* [EXERCISE OBJECTIVE]:
For the entries that follow, retype exactly the lines from the one containing "right shoulder: (150, 101)" to the one containing "nose: (236, 194)", inclusive, and only those. Images stay out of the copy.
DATA EXTRACT START
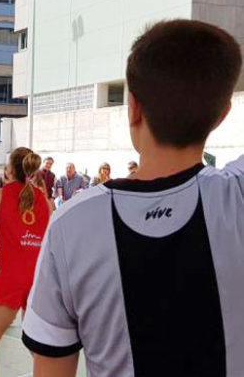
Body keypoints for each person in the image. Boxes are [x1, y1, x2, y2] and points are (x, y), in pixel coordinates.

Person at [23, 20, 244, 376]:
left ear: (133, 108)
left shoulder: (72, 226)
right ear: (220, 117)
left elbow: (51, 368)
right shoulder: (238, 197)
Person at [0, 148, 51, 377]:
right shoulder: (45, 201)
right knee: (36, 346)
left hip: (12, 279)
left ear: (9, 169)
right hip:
DATA EXTRACT END
DATA EXTRACT START
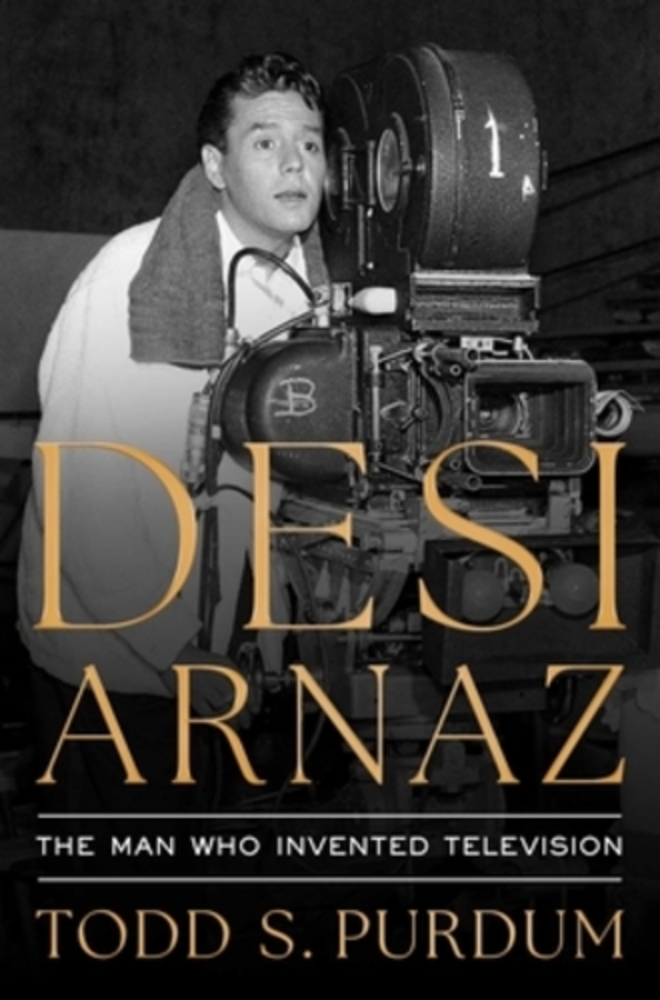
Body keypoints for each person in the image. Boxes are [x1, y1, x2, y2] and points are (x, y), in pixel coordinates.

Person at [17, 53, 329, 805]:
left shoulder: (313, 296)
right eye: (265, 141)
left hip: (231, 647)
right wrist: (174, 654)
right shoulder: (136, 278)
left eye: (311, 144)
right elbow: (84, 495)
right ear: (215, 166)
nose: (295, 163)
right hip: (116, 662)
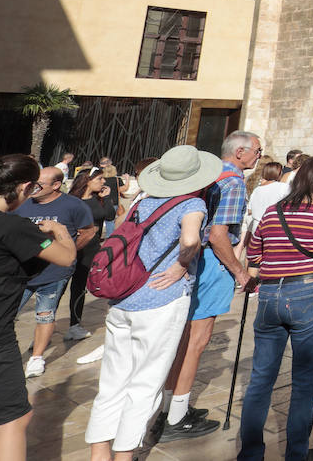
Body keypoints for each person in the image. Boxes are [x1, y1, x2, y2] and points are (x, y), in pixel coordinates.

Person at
DATA EXTRACT END
DATA EXTRACT START
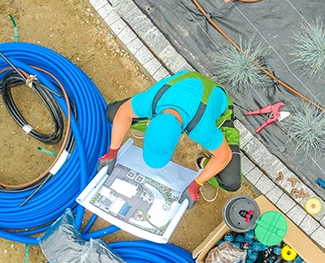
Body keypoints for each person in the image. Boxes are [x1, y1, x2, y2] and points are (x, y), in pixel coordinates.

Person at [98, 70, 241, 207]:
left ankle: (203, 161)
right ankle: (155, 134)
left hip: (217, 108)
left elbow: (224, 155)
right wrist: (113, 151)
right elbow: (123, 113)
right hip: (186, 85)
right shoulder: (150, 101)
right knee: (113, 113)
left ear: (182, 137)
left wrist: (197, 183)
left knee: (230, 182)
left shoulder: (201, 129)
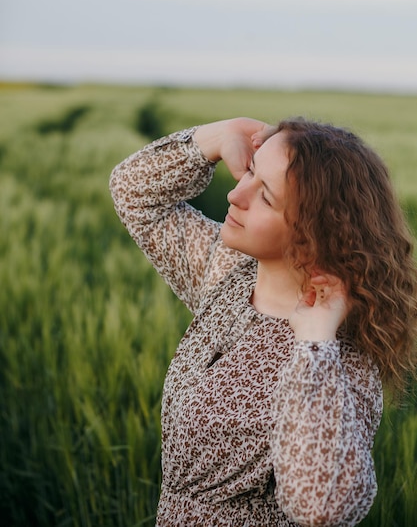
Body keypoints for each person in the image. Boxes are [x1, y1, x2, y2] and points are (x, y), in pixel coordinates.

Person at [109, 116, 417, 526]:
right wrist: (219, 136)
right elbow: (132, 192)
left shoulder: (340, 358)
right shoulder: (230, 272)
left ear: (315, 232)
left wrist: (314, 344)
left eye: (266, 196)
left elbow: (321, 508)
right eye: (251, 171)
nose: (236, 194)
DATA EXTRACT END
* [RESPONSE TO THIS TASK]:
right shoulder: (150, 101)
right knee: (113, 113)
left ear: (182, 137)
left wrist: (197, 183)
left knee: (230, 182)
left shoulder: (201, 129)
Body keypoints for each person in the image. Boxes are [x1, y1, x2, y2] and points are (x, y), in pixel coordinates.

Person at [109, 116, 417, 526]:
right wrist: (219, 136)
right elbow: (132, 192)
left shoulder: (340, 358)
right shoulder: (230, 272)
left ear: (315, 232)
left wrist: (314, 344)
left eye: (266, 196)
left elbow: (321, 508)
right eye: (251, 171)
nose: (236, 194)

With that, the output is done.